Domingo, 25 de agosto de 2019

18 de julio

“Pero no hay olvido ni sueño. Carne viva”.
FEDERICO GARCÍA LORCA, ‘Ciudad sin sueño’, en Poeta en Nueva York, 1930.

Uno no sabe si ese poder sanador que dicen que a veces tiene el olvido, se convertirá en ácido que reabra la herida de la indignación, cuando otro 18 de julio, no más anteayer, aún sin saber de nuestros muertos y sin que este país haya derribado el espeso cortinón de la desmemoria, la fecha haya pasado tan desapercibida en los medios de comunicación como ignorada en las mentes de los mal-educados, crecidos en la ignorancia de lo que significó en este país durante décadas el 18 de julio e incapaces de volver la cabeza.

Si se hubiera hecho justicia... Si los culpables de los crímenes y los cómplices de la sevicia hubiesen sido al menos condenados... Si las lágrimas de los represaliados hubieran sido enjugadas con el bálsamo de la reparación... Si no se hubiese mentido tanto sobre lo que fue y significó la Guerra Civil Española y la dictadura franquista, sobre quiénes fueron sus autores, sus responsables y sus beneficiarios... Si no persistieran todavía, y mandaran como mandan, las castas vencedoras que colonizan la vida española desde aquel 18 de julio en que a fuerza de sangre impusieron sus normas, sus órdenes y sus mentiras... Si los ladrones y los verdugos hubiesen sido descubiertos, juzgados, sentenciados... Si los muertos, honrados; si los vencidos, respetados... Si este país no dependiese tanto todavía de las fuerzas que apoyaron la rebelión contra la legalidad que encabezaron el 18 de julio de 1936 los Franco, Yagüe, Mola, Gomá, Moscardó... Si se hubiese educado, como se debe, en la verdad, elevado en la escuela la claridad, y se hubiese informado a los jóvenes de dónde venimos, quiénes fueron los traidores a la legalidad, qué poderes nos controlan desde hace más de ochenta años y por qué persiste la amenaza y el miedo, por qué no es posible hoy cambiar ciertas insolencias, cuestionar algunas autoridades, acabar con ciertas majestades...; y por qué seguimos encerrados (con un solo juguete, diría Marsé), dando vueltas a una noria interminable de manipulación, mentira, tendenciosidad, conformismo, vagancia mental, indiferencia... silencio.
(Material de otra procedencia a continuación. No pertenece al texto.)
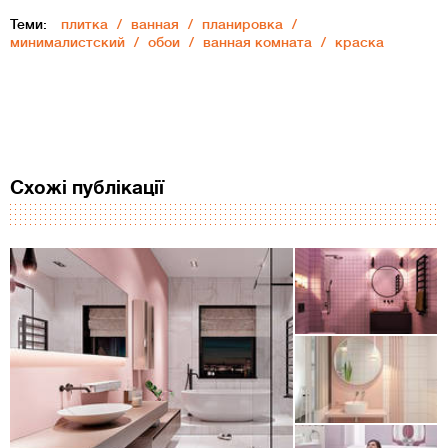
Теми:
плитка
ванная
планировка
минималистский
обои
ванная комната
краска
Схожі публікації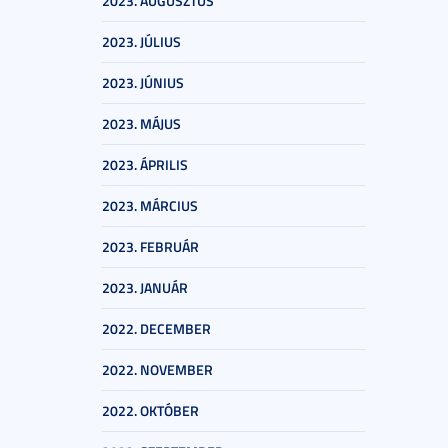
2023. AUGUSZTUS
2023. JÚLIUS
2023. JÚNIUS
2023. MÁJUS
2023. ÁPRILIS
2023. MÁRCIUS
2023. FEBRUÁR
2023. JANUÁR
2022. DECEMBER
2022. NOVEMBER
2022. OKTÓBER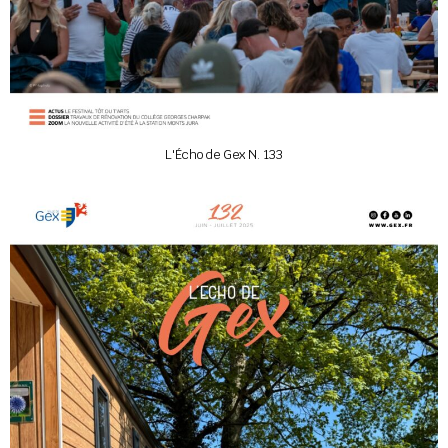
L'Écho de Gex N. 133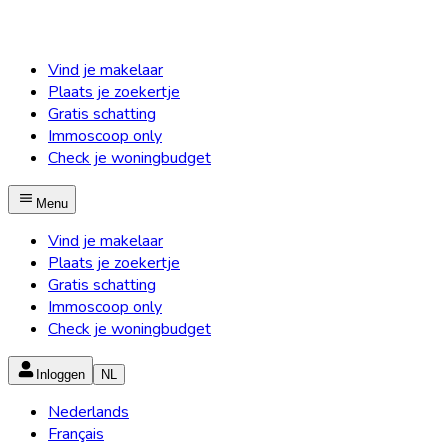
Vind je makelaar
Plaats je zoekertje
Gratis schatting
Immoscoop only
Check je woningbudget
Menu
Vind je makelaar
Plaats je zoekertje
Gratis schatting
Immoscoop only
Check je woningbudget
Inloggen
NL
Nederlands
Français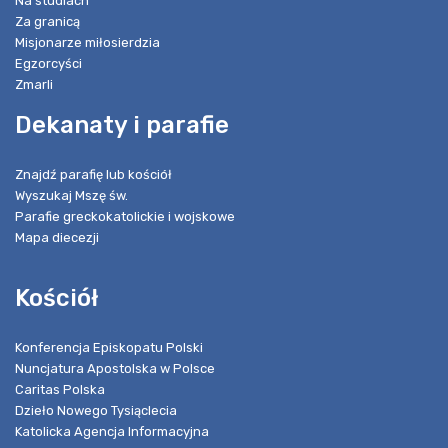
Na studiach
Za granicą
Misjonarze miłosierdzia
Egzorcyści
Zmarli
Dekanaty i parafie
Znajdź parafię lub kościół
Wyszukaj Mszę św.
Parafie greckokatolickie i wojskowe
Mapa diecezji
Kościół
Konferencja Episkopatu Polski
Nuncjatura Apostolska w Polsce
Caritas Polska
Dzieło Nowego Tysiąclecia
Katolicka Agencja Informacyjna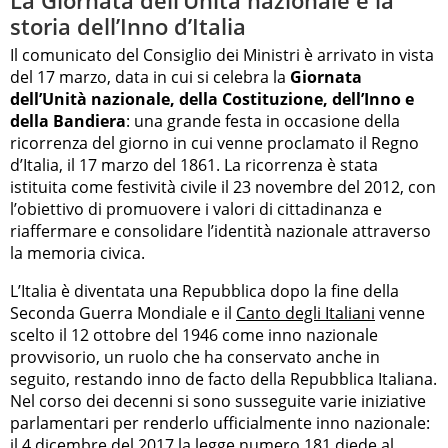
storia dell’Inno d’Italia
Il comunicato del Consiglio dei Ministri è arrivato in vista
del 17 marzo, data in cui si celebra la
Giornata
dell’Unità nazionale, della Costituzione, dell’Inno e
della Bandiera
: una grande festa in occasione della
ricorrenza del giorno in cui venne proclamato il Regno
d’Italia, il 17 marzo del 1861. La ricorrenza è stata
istituita come festività civile il 23 novembre del 2012, con
l’obiettivo di promuovere i valori di cittadinanza e
riaffermare e consolidare l’identità nazionale attraverso
la memoria civica.
L’Italia è diventata una Repubblica dopo la fine della
Seconda Guerra Mondiale e il
Canto degli Italiani
venne
scelto il 12 ottobre del 1946 come inno nazionale
provvisorio, un ruolo che ha conservato anche in
seguito, restando inno de facto della Repubblica Italiana.
Nel corso dei decenni si sono susseguite varie iniziative
parlamentari per renderlo ufficialmente inno nazionale:
il 4 dicembre del 2017 la legge numero 181 diede al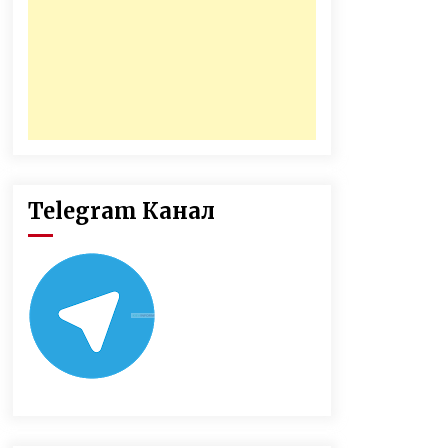
Telegram Канал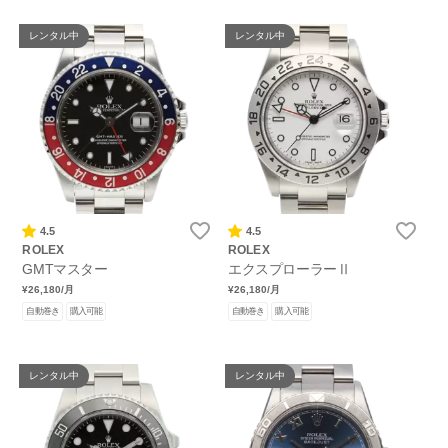
レンタル中
レンタル中
4.5
4.5
ROLEX
ROLEX
GMTマスター
エクスプローラーⅡ
¥26,180
/月
¥26,180
/月
自動巻き
購入可能
自動巻き
購入可能
レンタル中
レンタル中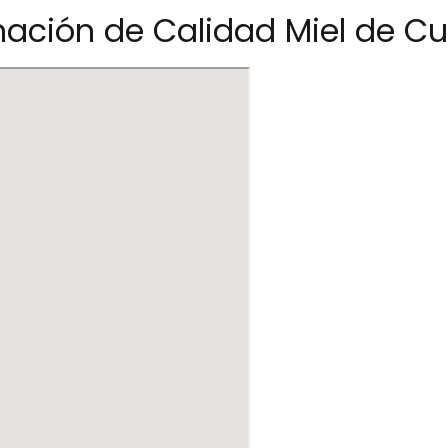
ación de Calidad Miel de C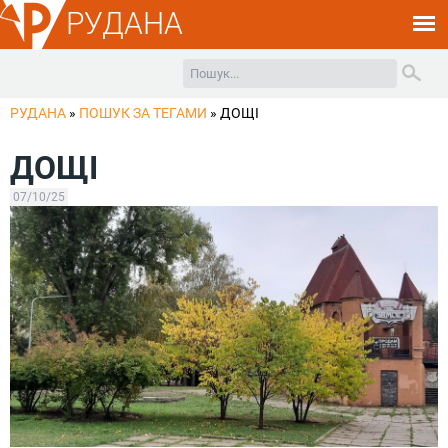
РУДАНА
РУДАНА
»
ПОШУК ЗА ТЕГАМИ
»
ДОЩІ
ДОЩІ
07/10/25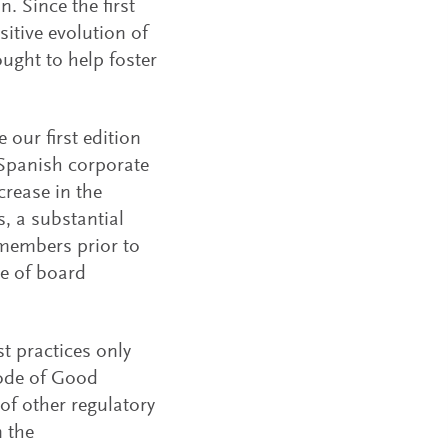
. Since the first
itive evolution of
ught to help foster
 our first edition
 Spanish corporate
crease in the
, a substantial
 members prior to
e of board
 practices only
Code of Good
of other regulatory
n the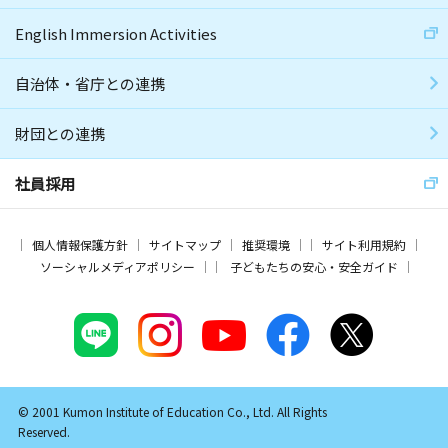
English Immersion Activities
自治体・省庁との連携
財団との連携
社員採用
個人情報保護方針
サイトマップ
推奨環境
サイト利用規約
ソーシャルメディアポリシー
子どもたちの安心・安全ガイド
© 2001 Kumon Institute of Education Co., Ltd. All Rights
Reserved.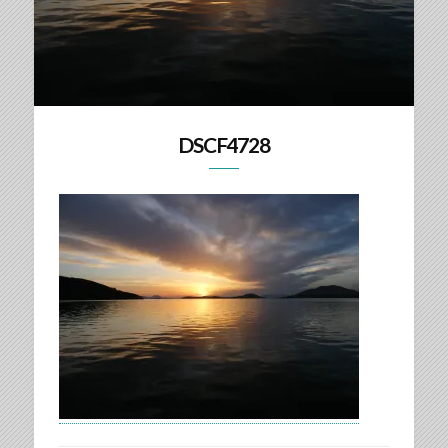
DSCF4728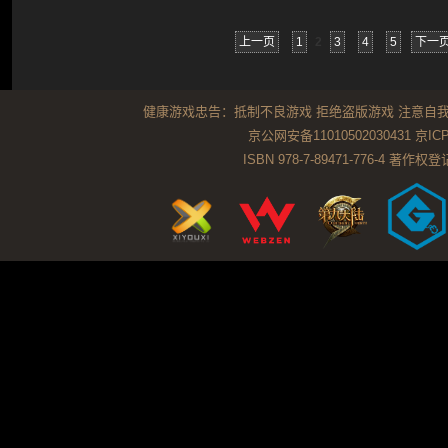
上一页
1
2
3
4
5
下一
健康游戏忠告：抵制不良游戏 拒绝盗版游戏 注意自我
京公网安备11010502030431
京ICP
ISBN 978-7-89471-776-4 著作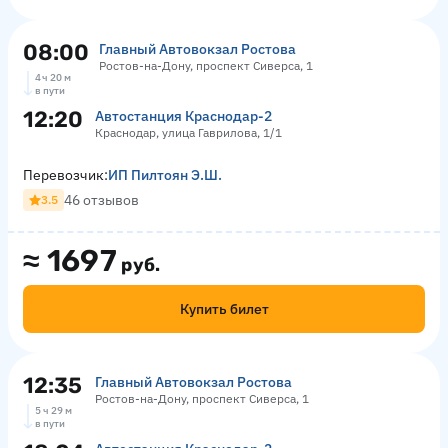
08:00
Главный Автовокзал Ростова
Ростов-на-Дону, проспект Сиверса, 1
4 ч 20 м
в пути
12:20
Автостанция Краснодар-2
Краснодар, улица Гаврилова, 1/1
Перевозчик:
ИП Пилтоян Э.Ш.
46 отзывов
3.5
≈
1697
руб.
Купить билет
12:35
Главный Автовокзал Ростова
Ростов-на-Дону, проспект Сиверса, 1
5 ч 29 м
в пути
Si todo eso hubiera sucedido, hoy habría sido lógico que el 18 de julio pasase con menos pena y ninguna gloria... Pero no.

Fue festivo el 18 de julio durante cuarenta años; se impuso que el día del inicio de la mayor tragedia que ha sufrido este país se celebrarse por obligación. Había desfiles, comidas campestres, jolgorio dictado... Aunque muchos seguían llorando la fecha que abrió la puerta para el crimen, la persecución, la extorsión, la amenaza, el atraso, el sojuzgamiento de todo un pueblo, la gente celebraba un día oscuro como si fuese un amanecer...  La paga extraordinaria de verano pasó a llamarse oficialmente “del 18 de julio”, tergiversando, como en tantas otras cosas, el sentido de un hecho, como si por decisión del dictador, y porque era “su” 18 de julio, los españoles recibieran graciosamente un regalo... Era tan triste ese día en medio del verano, tan artificial, tan forzado...: evocar las redadas, los fusilamientos, los bombardeos, las sirenas, los pelotones de fusilamiento, los registros... Recordar la infinita barbarie del franquismo, la inquina contra los republicanos, el odio, la tortura y el crimen...

Uno no aspira, lógicamente, a celebración alguna en esa fecha, pero tampoco al olvido total fruto más de la impuesta desmemoria que de la superación. Recordar no es celebrar. Y el silencio es a veces una claudicación. O una renuncia. Anteayer fue 18 de julio, y sigue siéndolo en la cabeza de quienes ni pueden olvidar ni están dispuestos a perdonar a los asesinos de sus mayores, a quienes convirtieron su país en el medroso páramo meapilas que hoy es, a quienes sembraron los hermosos paisajes de la libertad republicana con la pulpa del odio y la injusticia, cubriéndola durante lustros con las espesas capas de la mentira y del olvido.

Es preciso gritar todavía. Es preciso conocernos. Pero anteayer fue 18 de julio y este país maniatado, adormecido y ciego, no abrió la boca.